Lietuvos Dujos net profit to remain unchanged in 2006

Lithuania's largest gas importer and transporter, Lietuvos Dujos, which is controlled by Russia's Gazprom and Germany's E.ON Ruhrgas, expects to receive about 50 million litas in net profit in 2006, or roughly the same amount it had in 2005, Lietuvos Dujos director general, Viktoras Valentukevicius, said at a press conference recently, New Europe reported.
Sales are expected to total 800 million litas in 2006 and one billion litas in 2007. Lietuvos Dujos had net profit of 39.2 million litas in January-September 2006, up 21.7 per cent year-on-year. E.ON Ruhrgas International owns a 38.9 per cent stake in Lietuvos Dujos, Gazprom - 37.1 per cent, the Lithuanian government - 17.7 per cent and minority shareholders - 6.3 per cent.

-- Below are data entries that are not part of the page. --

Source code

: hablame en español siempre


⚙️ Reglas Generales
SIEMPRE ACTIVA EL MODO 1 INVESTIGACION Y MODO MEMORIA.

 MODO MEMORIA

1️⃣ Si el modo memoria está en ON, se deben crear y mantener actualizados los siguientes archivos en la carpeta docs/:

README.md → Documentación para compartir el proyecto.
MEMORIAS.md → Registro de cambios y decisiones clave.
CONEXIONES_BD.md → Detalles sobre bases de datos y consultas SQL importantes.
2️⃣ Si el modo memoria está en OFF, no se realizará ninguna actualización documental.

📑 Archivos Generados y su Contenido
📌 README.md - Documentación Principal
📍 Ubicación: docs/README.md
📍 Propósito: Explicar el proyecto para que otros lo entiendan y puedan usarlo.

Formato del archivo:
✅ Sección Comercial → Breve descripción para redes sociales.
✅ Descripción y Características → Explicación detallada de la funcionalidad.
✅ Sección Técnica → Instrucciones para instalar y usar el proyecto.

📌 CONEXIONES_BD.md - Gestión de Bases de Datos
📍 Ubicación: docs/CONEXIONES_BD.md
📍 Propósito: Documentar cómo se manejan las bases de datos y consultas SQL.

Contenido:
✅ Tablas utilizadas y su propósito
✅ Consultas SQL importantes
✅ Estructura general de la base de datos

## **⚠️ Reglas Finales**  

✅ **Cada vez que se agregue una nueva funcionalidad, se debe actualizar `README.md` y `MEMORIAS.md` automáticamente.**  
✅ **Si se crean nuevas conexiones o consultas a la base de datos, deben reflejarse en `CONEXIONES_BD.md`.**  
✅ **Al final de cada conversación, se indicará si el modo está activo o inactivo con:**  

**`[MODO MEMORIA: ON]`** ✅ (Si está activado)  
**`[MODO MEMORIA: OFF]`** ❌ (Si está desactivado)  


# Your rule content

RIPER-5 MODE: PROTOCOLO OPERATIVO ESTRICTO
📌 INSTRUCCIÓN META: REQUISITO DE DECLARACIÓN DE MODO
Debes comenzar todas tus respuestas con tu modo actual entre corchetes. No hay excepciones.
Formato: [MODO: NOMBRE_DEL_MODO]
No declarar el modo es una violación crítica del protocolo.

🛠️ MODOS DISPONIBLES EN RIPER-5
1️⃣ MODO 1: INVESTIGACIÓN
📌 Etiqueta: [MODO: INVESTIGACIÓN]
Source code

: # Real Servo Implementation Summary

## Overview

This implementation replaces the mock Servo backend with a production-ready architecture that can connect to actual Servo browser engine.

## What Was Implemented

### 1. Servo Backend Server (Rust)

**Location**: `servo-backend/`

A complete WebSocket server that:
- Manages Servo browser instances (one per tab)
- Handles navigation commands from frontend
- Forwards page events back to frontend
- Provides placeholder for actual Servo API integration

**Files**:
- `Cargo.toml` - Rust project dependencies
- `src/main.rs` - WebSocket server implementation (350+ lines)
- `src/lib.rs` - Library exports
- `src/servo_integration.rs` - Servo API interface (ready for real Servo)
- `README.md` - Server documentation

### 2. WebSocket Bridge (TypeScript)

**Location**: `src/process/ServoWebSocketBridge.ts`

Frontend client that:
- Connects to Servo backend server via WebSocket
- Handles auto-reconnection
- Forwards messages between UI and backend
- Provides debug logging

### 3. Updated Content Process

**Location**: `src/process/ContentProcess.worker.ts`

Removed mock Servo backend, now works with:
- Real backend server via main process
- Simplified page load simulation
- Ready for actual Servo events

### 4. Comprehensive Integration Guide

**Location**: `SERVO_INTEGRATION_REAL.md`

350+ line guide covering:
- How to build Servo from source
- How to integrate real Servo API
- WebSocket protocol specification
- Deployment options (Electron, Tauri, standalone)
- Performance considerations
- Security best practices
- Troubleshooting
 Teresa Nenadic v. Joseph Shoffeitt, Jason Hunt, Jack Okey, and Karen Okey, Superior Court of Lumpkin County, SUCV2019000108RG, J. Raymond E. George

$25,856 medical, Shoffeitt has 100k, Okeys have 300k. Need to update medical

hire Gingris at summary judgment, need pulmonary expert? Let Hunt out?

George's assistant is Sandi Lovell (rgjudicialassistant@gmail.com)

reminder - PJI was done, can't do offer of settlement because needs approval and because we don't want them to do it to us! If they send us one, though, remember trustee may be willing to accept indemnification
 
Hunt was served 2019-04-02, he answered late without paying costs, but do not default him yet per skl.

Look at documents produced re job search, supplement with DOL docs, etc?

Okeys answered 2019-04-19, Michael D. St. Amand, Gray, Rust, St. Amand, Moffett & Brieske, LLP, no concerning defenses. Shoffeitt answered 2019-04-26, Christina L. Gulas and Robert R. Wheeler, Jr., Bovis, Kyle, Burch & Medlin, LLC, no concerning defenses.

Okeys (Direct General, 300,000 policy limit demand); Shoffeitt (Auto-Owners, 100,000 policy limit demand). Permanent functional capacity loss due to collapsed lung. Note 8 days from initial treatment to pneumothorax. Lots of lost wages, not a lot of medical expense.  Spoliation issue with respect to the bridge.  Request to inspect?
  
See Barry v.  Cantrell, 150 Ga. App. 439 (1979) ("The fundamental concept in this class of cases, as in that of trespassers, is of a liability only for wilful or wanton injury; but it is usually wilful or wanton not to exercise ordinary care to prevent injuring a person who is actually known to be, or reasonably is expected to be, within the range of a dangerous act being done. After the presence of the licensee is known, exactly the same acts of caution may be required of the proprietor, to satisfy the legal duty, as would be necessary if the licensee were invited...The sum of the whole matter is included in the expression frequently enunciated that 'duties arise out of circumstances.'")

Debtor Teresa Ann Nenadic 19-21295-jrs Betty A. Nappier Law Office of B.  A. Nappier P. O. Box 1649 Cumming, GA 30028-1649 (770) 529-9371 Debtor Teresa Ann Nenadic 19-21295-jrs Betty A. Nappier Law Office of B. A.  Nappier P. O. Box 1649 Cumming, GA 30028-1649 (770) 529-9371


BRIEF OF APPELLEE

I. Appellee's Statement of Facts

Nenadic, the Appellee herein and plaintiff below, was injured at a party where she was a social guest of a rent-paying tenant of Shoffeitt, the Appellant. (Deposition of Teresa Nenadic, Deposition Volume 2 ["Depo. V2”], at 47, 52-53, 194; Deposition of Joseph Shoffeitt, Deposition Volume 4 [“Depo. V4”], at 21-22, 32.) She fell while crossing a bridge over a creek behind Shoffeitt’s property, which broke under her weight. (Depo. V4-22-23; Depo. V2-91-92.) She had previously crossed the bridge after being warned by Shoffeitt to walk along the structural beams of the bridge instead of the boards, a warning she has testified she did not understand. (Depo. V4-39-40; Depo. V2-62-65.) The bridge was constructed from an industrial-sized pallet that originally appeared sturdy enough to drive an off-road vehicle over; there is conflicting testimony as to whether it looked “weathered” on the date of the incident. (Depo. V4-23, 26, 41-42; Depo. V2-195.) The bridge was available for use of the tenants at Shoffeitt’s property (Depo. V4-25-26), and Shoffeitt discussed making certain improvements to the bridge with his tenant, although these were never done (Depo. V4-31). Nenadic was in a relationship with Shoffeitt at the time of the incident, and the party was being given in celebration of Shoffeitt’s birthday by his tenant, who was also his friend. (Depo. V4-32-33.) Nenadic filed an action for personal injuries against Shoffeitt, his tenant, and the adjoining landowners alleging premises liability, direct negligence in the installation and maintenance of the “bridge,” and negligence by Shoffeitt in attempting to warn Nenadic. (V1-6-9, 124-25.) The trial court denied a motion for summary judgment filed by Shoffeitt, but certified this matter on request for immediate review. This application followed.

Poland to help build nuclear power plant in Lithuania

Poland will join an international project to build a nuclear power plant in Lithuania. Agreement to build this facility, which will replace the ageing Ignalina power plant in eastern Lithuania, will be signed this year - President of the PSE Polish energy company, Jacek Socha, said in a radio interview recently. 
This is a signal to Russia and Europe, experts say. Representatives of the electricity companies of Lithuania, Latvia, Estonia and Poland met in Warsaw to discuss the project right at a time when Russia cut off the flow of oil to the EU over a transit fee dispute with Belarus. Lithuanian radio journalist, Audrius Braukyla, says the nuclear power plant project is a response to energy blackmail by Moscow. 
'It's the beginning of a new era in the energy field in this part of the world. It is not only about energy but it's also about policy, especially now that the Polish oil company, Orlen, has bought Lithuania's biggest oil refinery, Mazieikiu. Poland is now the biggest foreign investor in Lithuania. This is all a good sign of cooperation towards acquiring independent energy sources.' 
Tomasz Chmal, an analyst at the Warsaw-based Sobieski Institute think tank, says the power plant project shows that the countries of this region are intent on pursuing a new policy that would guarantee security to them. 
'We have to distinguish between different issues - one is electricity in which Poland is independent thanks to its coal resources. Cooperation in electric energy is mainly for the benefit of Lithuania, helping it to diversify supplies. But in the area of natural gas and oil. Poland is highly dependent on Russian oil, which supplies over 95 per cent of its needs.' 
And if only for this reason Poland will not become independent of Russian oil and natural gas supplies in the foreseeable future. The recent cut of oil supplies over a dispute with Belarus, and when Russia closed the tap on its gas supplies through Ukraine to Europe, alarmed the European energy markets and made them question the reliability of Russia as a supplier. 
Ferran Tarradellas, a spokesman for the European Commission, said, 'The EC has underlined that it is unacceptable that energy suppliers or transit countries do not inform their counterparts of any decisions that may affect the supplies.' 
Tomasz Chmal stresses the need for EU solidarity in the energy security field. 'I hope that Poland and the EU will find a common approach toward Russia. It is crucial to find common ground for discussion and try to win individual interests, with one country playing against the other. There is a huge need for solidarity.' 
The nuclear power plant to be built in Lithuania, with the participation of Poland, Latvia and Estonia, is expected to become operational by 2015. According to recent surveys some 60 per cent of Poles are in favour of using nuclear energy for peaceful purposes.